I just returned from the annual get-together of the Autism National Committee - http://www.autcom.org - and am filled with awe and inspiration.
What sets this particular group apart from the rest is that it's run by and for people with autism, with a strong focus on all that is good and positive about being somewhere on the autism spectrum. I have been attending their conferences for several years now and have never been disappointed in any way.
Rather than go on for far longer than anyone would want to read, I will try to summarize, and of course that means I am running the risk of missing something important. My best advice: visit the web site; make plans to attend the next conference, October 15 and 16, 2010 in Milwaukee, Wisconsin. (Practically in my backyard - can't wait!)
Three very strong audio-visual presentations included (1) "The Power of Words" - a stirring reminder that how we talk about people, ourselves and others, means a LOT. Mayer Shevin wrote the original ("The Language of Us and Them"), and Judy Endow put together this powerful PowerPoint presentation, with music composed and played by her son Daniel. (2) An impressive and amusing travel documentary in the works featuring two long-time FC users, Larry Bissonnette and Tracy Thresher, who recently traveled with a camera crew to such far-away places as Sri Lanka, Japan and Finland. Both of these amazing men have been typing for a long time now, currently needing little or no physical support - and both are starting to talk by reading what they have typed. It's amazing! (3) Another documentary in progress, the joint project of Rob Rooy and DJ Savarese. The segment we viewed showed a Readers Theater presentation, written and directed by DJ, telling his life story, and put on by his friends and peers at Grinnell High School in Iowa. That young man has talent, and quite a story to tell!
Exciting news from the research field includes a study from MIT showing the high (but often hidden) levels of stress and anxiety that people with autism often experience. Matt Goodwin shared a new way to monitor these varying states of arousal using just a simple wristband to transmit the information. The costs are still far out of reach, but the potential is there for us to have a much better understanding of what might be going on inside.

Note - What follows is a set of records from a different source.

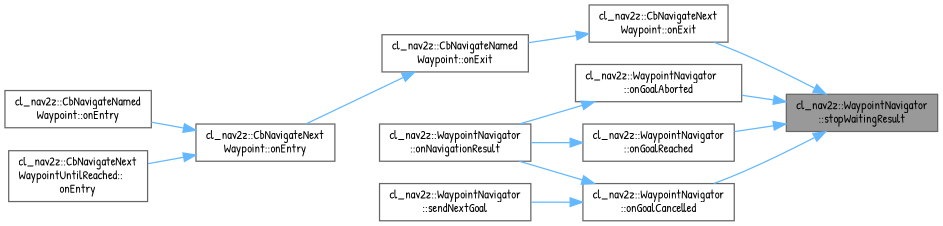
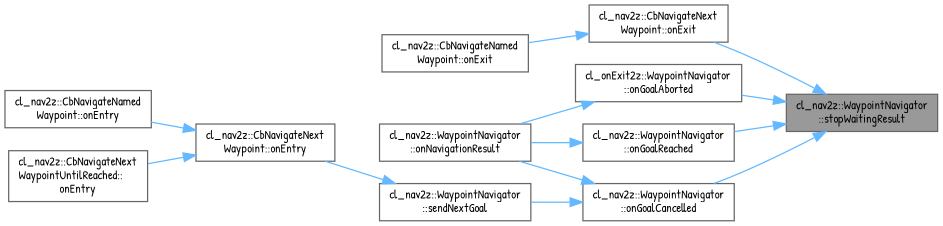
  digraph {
    fontname="Patrick Hand"
    rankdir=RL
    node [color=grey40 fillcolor=white fontname="Patrick Hand" fontsize=10 shape=box style=filled]
    edge [color=steelblue1 dir=back fontname="Patrick Hand" fontsize=10 labelfontname=Helvetica labelfontsize=10 style=solid]
    n1 [color=gray40 fillcolor=grey60 fontcolor=black height=0.2 label="cl_nav2z::WaypointNavigator\l::stopWaitingResult" width=0.4]
    n2 [height=0.2 label="cl_nav2z::CbNavigateNext\lWaypoint::onExit" width=0.4]
-   n3 [height=0.2 label="cl_nav2z::WaypointNavigator\l::onGoalAborted" width=0.4]
+   n3 [height=0.2 label="cl_onExit2z::WaypointNavigator\l::onGoalAborted" width=0.4]
    n4 [height=0.2 label="cl_nav2z::WaypointNavigator\l::onGoalCancelled" width=0.4]
    n5 [height=0.2 label="cl_nav2z::WaypointNavigator\l::onGoalReached" width=0.4]
    n6 [height=0.2 label="cl_nav2z::CbNavigateNamed\lWaypoint::onExit" width=0.4]
    n7 [height=0.2 label="cl_nav2z::WaypointNavigator\l::onNavigationResult" width=0.4]
    n8 [height=0.2 label="cl_nav2z::WaypointNavigator\l::sendNextGoal" width=0.4]
    n9 [height=0.2 label="cl_nav2z::CbNavigateNext\lWaypoint::onEntry" width=0.4]
    n10 [height=0.2 label="cl_nav2z::CbNavigateNamed\lWaypoint::onEntry" width=0.4]
    n11 [height=0.2 label="cl_nav2z::CbNavigateNext\lWaypointUntilReached::\lonEntry" width=0.4]
    n1 -> n2
    n1 -> n3
    n1 -> n4
    n1 -> n5
    n2 -> n6
    n3 -> n7
    n4 -> n7
    n4 -> n8
    n5 -> n7
-   n6 -> n9
+   n8 -> n9
    n9 -> n10
    n9 -> n11
  }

Along similar lines, Dr. Margaret Baumann talked about exciting new developments at Massachusetts General Hospital, where she has been a pediatric neurologist working with people on the ASD spectrum so long that most of her patients are now adults. There's a large grant now available to improve medical services for these adults, along with a new understanding that many of the behaviors we associate with autism just might have a medical origin. Such issues as mitochondrial disorders, gastric reflux and other G-I problems are getting looked at much more closely.

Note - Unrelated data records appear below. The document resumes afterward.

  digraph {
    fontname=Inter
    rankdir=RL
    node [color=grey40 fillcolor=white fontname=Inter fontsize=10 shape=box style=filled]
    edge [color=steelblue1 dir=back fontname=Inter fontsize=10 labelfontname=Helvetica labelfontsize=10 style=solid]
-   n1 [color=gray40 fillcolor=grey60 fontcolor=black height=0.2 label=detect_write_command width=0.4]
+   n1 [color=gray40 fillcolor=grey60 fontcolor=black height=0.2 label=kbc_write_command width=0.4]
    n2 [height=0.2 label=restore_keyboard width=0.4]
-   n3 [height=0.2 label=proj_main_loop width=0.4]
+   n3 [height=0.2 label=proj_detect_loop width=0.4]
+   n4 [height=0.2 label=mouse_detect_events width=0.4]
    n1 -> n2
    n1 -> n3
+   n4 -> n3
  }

Jessica Butler reported on the use of restraints and seclusion with kids in the schools, preaching to the choir here, but reminding all of us that we might have come a long way toward inclusion, understanding and acceptance - but we have a very long way to go!

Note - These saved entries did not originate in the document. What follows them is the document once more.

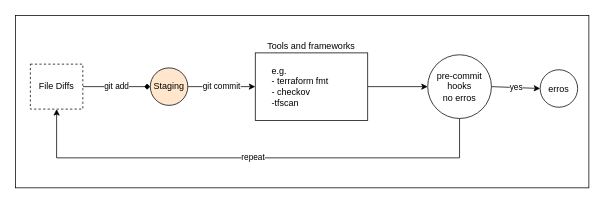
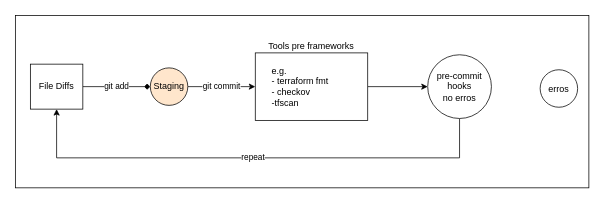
  <mxCell id="0" />
  <mxCell id="1" parent="0" />
  <mxCell id="2" value="" style="rounded=0;whiteSpace=wrap;html=1;" parent="1" vertex="1"><mxGeometry x="20" y="20" width="765" height="230" as="geometry" /></mxCell>
  <mxCell id="3" value="git add" style="edgeStyle=none;html=1;exitX=1;exitY=0.5;exitDx=0;exitDy=0;entryX=0;entryY=0.5;entryDx=0;entryDy=0;endArrow=diamond;" parent="1" source="4" target="6" edge="1"><mxGeometry relative="1" as="geometry" /></mxCell>
- <mxCell id="4" value="File Diffs" style="rounded=0;whiteSpace=wrap;html=1;dashed=1;" parent="1" vertex="1"><mxGeometry x="40" y="85" width="70" height="60" as="geometry" /></mxCell>
+ <mxCell id="4" value="File Diffs" style="rounded=0;whiteSpace=wrap;html=1;" parent="1" vertex="1"><mxGeometry x="40" y="85" width="70" height="60" as="geometry" /></mxCell>
  <mxCell id="5" value="git commit" style="edgeStyle=none;html=1;exitX=1;exitY=0.5;exitDx=0;exitDy=0;entryX=0;entryY=0.5;entryDx=0;entryDy=0;" parent="1" source="6" target="8" edge="1"><mxGeometry relative="1" as="geometry"><mxPoint x="350" y="115" as="targetPoint" /></mxGeometry></mxCell>
  <mxCell id="6" value="Staging" style="ellipse;whiteSpace=wrap;html=1;aspect=fixed;fillColor=#ffe6cc;" parent="1" vertex="1"><mxGeometry x="200" y="90" width="50" height="50" as="geometry" /></mxCell>
  <mxCell id="7" value="" style="edgeStyle=none;html=1;exitX=1;exitY=0.5;exitDx=0;exitDy=0;entryX=0;entryY=0.5;entryDx=0;entryDy=0;" parent="1" source="8" target="12" edge="1"><mxGeometry relative="1" as="geometry" /></mxCell>
- <mxCell id="8" value="Tools and frameworks" style="rounded=0;whiteSpace=wrap;html=1;labelPosition=center;verticalLabelPosition=top;align=center;verticalAlign=bottom;" parent="1" vertex="1"><mxGeometry x="340" y="70" width="150" height="90" as="geometry" /></mxCell>
+ <mxCell id="8" value="Tools pre frameworks" style="rounded=0;whiteSpace=wrap;html=1;labelPosition=center;verticalLabelPosition=top;align=center;verticalAlign=bottom;" parent="1" vertex="1"><mxGeometry x="340" y="70" width="150" height="90" as="geometry" /></mxCell>
  <mxCell id="9" value="e.g. &lt;br&gt;- terraform fmt&lt;br&gt;- checkov&lt;br&gt;-tfscan" style="text;html=1;strokeColor=none;fillColor=none;align=left;verticalAlign=middle;whiteSpace=wrap;rounded=0;" parent="1" vertex="1"><mxGeometry x="360" y="90" width="110" height="50" as="geometry" /></mxCell>
- <mxCell id="10" value="yes" style="edgeStyle=none;html=1;exitX=1;exitY=0.5;exitDx=0;exitDy=0;entryX=0;entryY=0.5;entryDx=0;entryDy=0;" parent="1" source="12" target="13" edge="1"><mxGeometry relative="1" as="geometry" /></mxCell>
  <mxCell id="11" value="repeat" style="edgeStyle=orthogonalEdgeStyle;rounded=0;html=1;exitX=0.5;exitY=1;exitDx=0;exitDy=0;entryX=0.5;entryY=1;entryDx=0;entryDy=0;" parent="1" source="12" target="4" edge="1"><mxGeometry relative="1" as="geometry"><Array as="points"><mxPoint x="612" y="210" /><mxPoint x="75" y="210" /></Array></mxGeometry></mxCell>
  <mxCell id="12" value="pre-commit&lt;br&gt;hooks&lt;br&gt;no erros" style="ellipse;whiteSpace=wrap;html=1;aspect=fixed;" parent="1" vertex="1"><mxGeometry x="570" y="72.5" width="85" height="85" as="geometry" /></mxCell>
  <mxCell id="13" value="erros" style="ellipse;whiteSpace=wrap;html=1;aspect=fixed;" parent="1" vertex="1"><mxGeometry x="720" y="92.5" width="50" height="50" as="geometry" /></mxCell>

Allen Kurtz reminded us not to worry about the words "science" and "evidence-based" practices, but rather worry about those who use such terminology to promote their own self-interests. When new evidence is presented, those who are "stuck" in their own ideology often can't change their theories to fit the evidence. Instead they tend to dismiss what is happening before them. It's time for a paradigm shift with regard to those who type to communicate.
Many individuals gave presentations during the breakout sessions, telling their individual stories. It's impossible to attend all of these sessions, and just as impossible to adequately tell their stories here. But I think it's safe to say in summary that people on the autism spectrum are taking charge of their own lives, and changing the minds and hearts of those around them. There is a unity among all of them (and those of us who love and support them) that has the power to change the world.
Sure wish you could have been there to experience it first-hand. Maybe next fall in Milwaukee!